Uno stato di costante soggezione e paura, ulteriormente esasperato dall’isolamento sociale che l’indagato è riuscito a creare attorno alla compagna, pretendendo (e ottenendo) la cancellazione di post e follower dal profilo Instagram. Infine le minacce di morte, talvolta anche esplicite e in presenza di amiche: l’uomo spaventava la donna ricordandole la sua capacità, in quanto praticante di arti marziali (MMA), di ucciderla con un solo pugno.

Le indagini della Procura della Repubblica presso il Tribunale di Reggio Emilia, con a capo il Procuratore Calogero Gaetano Paci, sono iniziate a metà agosto 2026, quando la donna è riuscita a raccontare la propria drammatica situazione alle amiche: nonostante l’iniziale ritrosia da parte della giovane, l’analisi di messaggi, foto e audio messi agli atti ha permesso di ricostruire il quadro vessatorio, consentendo così l’intervento dei Carabinieri al fine di far cessare le violenze.

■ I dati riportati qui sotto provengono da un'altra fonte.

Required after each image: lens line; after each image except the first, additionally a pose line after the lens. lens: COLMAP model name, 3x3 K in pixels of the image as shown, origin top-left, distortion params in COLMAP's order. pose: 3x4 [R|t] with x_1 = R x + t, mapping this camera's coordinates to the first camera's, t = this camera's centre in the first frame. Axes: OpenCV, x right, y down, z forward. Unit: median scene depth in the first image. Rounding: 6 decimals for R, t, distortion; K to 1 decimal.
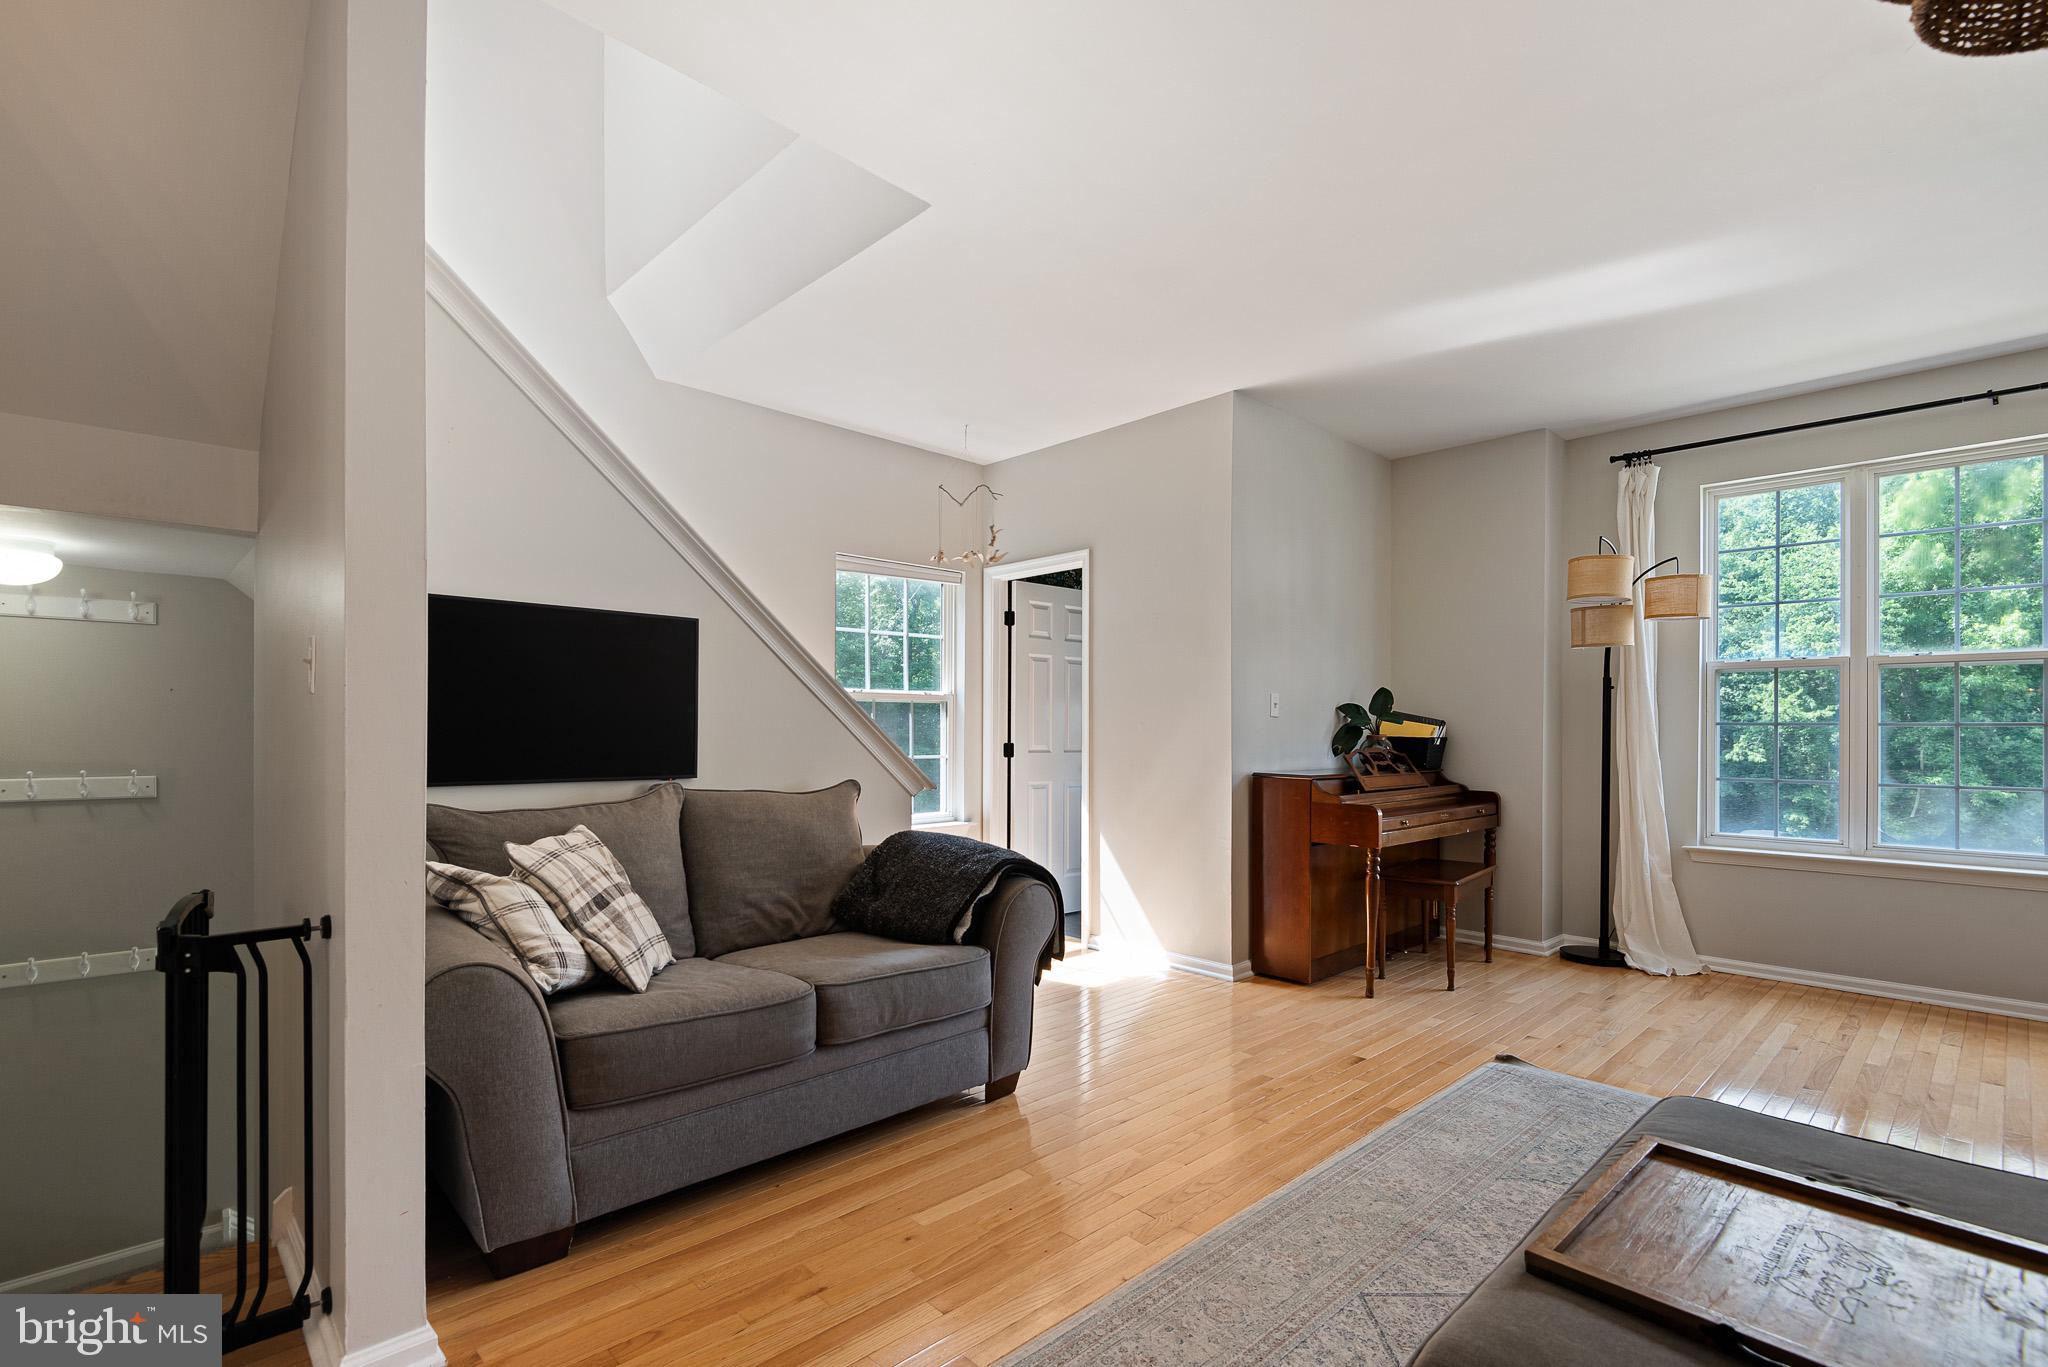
lens RADIAL K [[944.1, 0, 992.3], [0, 944.1, 724.1], [0, 0, 1]] dist [0.016366, -0.003270]
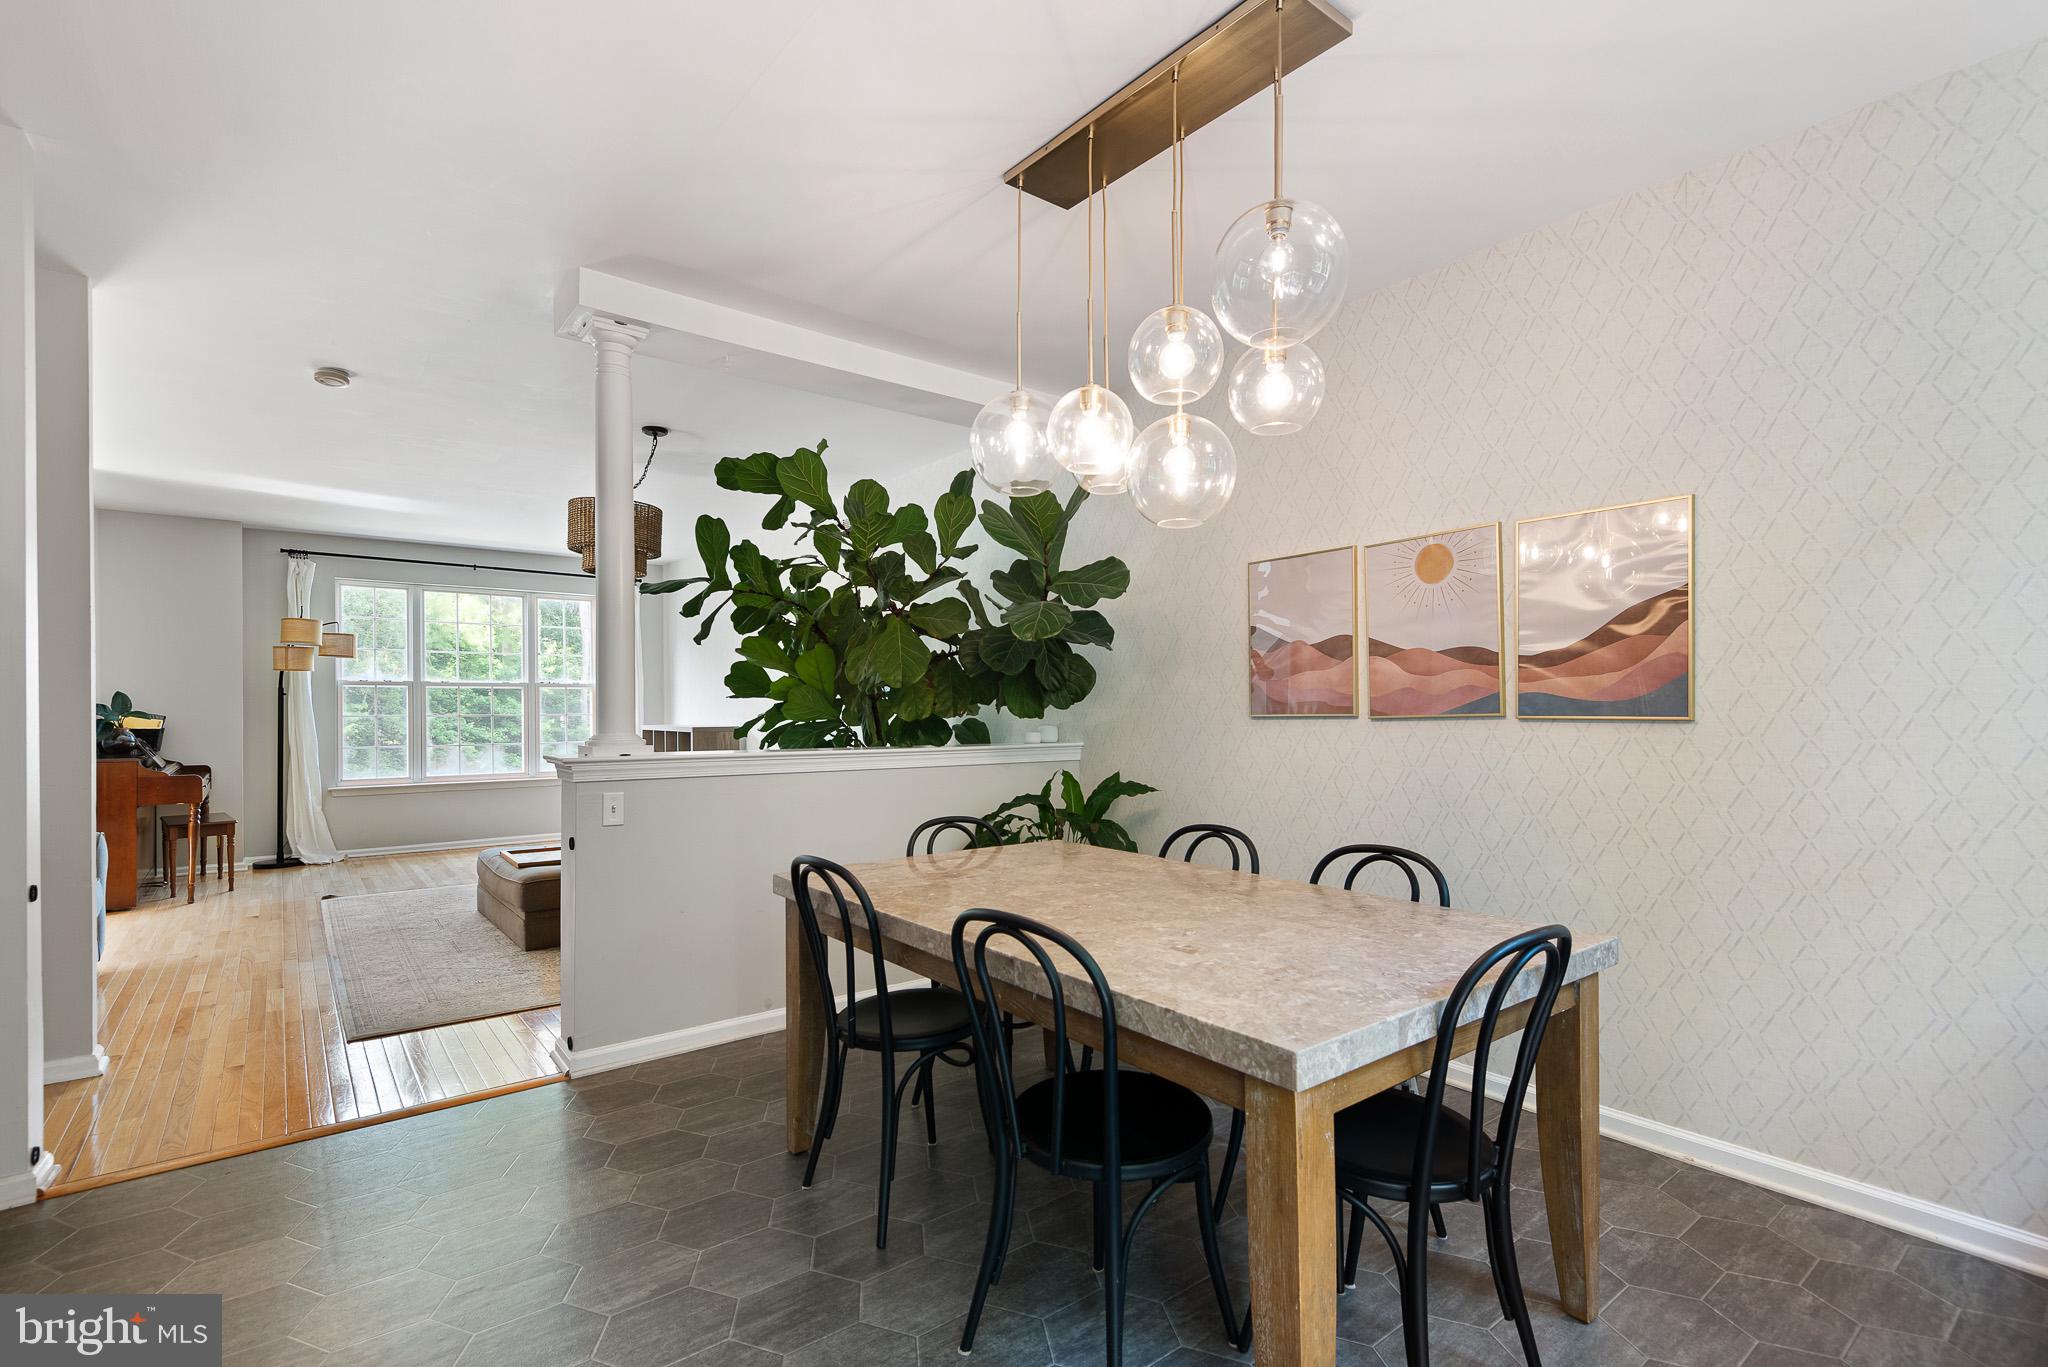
lens RADIAL K [[944.1, 0, 1050.9], [0, 944.1, 709.8], [0, 0, 1]] dist [0.016366, -0.003270]
pose [[0.055450, -0.004790, 0.998450, -0.892959], [-0.003308, 0.999982, 0.004981, -0.026014], [-0.998456, -0.003579, 0.055433, -0.381380]]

La violenza domestica è una realtà ancora fortemente radicata in Italia, come raccontano i dati di un’indagine Istat del 2025 su numeri e forme della violenza sulle donne nel Paese: su campione di oltre 17.000 donne tra i 16 e i 75 anni, il 12,6% di quelle che ha o ha avuto un partner racconta di aver subito violenze all’interno della coppia.